As long as the government is closed, getting things reopened — paying servicemen, funding SNAP — will be Fetterman’s main focus. But after that’s resolved, assuming the peace in Gaza lasts, and if we can get something done in Ukraine, Fetterman senses the next issue of contention looming on the horizon.
“Holding China accountable,” Fetterman says. “China is certainly not our ally.”
The senator is open to whatever President Donald Trump and his team can throw at Beijing, from tariffs on down. Asked if he worries that escalating tensions with China will put Taiwan in the crosshairs, he demurs, but makes a point of trumpeting U.S.-Taiwan relations.
“I’m a big believer in democracy, and those are our key allies: Taiwan, Israel, and Ukraine,” Fetterman says, noting that defending each country is “pretty much the same fight against these kinds of nations like China, Russia, and Iran.”

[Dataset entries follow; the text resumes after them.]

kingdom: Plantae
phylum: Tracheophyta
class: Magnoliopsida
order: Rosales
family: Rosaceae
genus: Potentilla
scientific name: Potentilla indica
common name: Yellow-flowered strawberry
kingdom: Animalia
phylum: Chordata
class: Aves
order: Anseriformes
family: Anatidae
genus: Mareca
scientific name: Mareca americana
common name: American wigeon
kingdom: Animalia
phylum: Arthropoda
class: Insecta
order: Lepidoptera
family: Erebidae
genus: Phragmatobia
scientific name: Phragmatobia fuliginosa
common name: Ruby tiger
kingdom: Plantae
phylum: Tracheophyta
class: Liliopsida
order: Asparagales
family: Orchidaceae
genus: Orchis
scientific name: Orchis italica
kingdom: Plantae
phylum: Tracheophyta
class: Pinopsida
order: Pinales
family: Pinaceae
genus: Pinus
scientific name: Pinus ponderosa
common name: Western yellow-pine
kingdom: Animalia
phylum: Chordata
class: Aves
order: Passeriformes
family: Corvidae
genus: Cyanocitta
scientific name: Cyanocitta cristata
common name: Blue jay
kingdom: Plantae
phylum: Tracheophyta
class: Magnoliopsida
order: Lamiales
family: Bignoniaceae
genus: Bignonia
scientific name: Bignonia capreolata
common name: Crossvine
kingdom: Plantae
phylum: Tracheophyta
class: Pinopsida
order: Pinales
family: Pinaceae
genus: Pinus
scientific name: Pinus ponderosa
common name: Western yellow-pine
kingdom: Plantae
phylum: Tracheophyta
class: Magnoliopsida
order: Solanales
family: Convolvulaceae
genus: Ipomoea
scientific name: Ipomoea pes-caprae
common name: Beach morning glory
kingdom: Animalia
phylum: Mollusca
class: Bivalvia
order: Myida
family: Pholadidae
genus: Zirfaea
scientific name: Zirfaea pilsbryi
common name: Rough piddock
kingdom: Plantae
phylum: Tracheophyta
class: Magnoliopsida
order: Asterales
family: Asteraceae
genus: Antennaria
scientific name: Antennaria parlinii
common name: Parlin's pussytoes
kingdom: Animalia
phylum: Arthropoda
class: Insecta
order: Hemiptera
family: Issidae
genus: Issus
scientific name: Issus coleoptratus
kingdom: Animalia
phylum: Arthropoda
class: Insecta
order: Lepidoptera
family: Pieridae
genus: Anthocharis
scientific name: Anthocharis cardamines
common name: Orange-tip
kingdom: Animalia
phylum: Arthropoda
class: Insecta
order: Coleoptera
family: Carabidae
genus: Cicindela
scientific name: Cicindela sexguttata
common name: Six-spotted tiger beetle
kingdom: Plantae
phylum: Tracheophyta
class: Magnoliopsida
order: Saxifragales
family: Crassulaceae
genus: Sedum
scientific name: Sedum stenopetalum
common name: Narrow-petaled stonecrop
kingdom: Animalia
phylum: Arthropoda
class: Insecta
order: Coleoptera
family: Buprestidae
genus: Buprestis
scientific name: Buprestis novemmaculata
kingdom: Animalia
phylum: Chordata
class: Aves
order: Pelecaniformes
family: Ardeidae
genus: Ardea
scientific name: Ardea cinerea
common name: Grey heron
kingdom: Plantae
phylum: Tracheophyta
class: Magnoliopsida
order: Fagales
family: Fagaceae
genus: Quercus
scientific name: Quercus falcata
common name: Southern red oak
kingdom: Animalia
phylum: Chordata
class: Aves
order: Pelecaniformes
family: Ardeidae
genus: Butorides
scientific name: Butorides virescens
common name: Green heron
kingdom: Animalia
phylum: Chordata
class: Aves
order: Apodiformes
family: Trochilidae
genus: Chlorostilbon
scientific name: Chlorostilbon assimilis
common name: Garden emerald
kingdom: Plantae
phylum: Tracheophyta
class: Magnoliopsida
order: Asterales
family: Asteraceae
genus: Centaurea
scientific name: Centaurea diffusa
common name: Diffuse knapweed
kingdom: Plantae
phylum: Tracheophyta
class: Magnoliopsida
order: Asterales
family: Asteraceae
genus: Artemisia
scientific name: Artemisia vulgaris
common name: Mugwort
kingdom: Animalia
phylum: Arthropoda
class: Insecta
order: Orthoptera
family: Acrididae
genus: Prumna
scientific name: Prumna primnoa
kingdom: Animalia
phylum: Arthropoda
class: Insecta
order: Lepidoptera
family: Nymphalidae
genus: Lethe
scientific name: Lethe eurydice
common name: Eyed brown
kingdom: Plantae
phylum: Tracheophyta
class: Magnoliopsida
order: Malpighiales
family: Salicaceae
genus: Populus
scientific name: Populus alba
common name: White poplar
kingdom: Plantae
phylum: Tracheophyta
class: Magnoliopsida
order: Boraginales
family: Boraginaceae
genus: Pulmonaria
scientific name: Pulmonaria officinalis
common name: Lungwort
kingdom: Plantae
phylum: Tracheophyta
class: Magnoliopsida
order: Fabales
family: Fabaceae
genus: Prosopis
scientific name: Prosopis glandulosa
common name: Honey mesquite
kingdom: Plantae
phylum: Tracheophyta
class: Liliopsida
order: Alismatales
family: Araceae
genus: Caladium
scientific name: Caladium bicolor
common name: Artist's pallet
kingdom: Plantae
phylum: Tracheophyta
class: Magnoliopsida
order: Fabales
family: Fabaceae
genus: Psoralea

Here, Fetterman returns once again to bipartisanship.
“I don’t care who brings peace, whether it’s Donald Trump or Joe Biden, I’m gonna support and follow as long as they’re pushing for peace, through strength. Peace through strength.”
Peace through strength. Ronald Reagan added that phrase to the Republican Party platform in 1980, where it’s remained ever since. Like Fetterman, he was a union man whose frustrations with the Democratic Party catapulted him to national fame.
Fetterman stops short of declaring, as Reagan famously did, that the Democratic Party left him. But whether he’ll say it or not, it seems like that particular train may be leaving the station. And the senator from Pennsylvania doesn’t seem interested in running to catch it.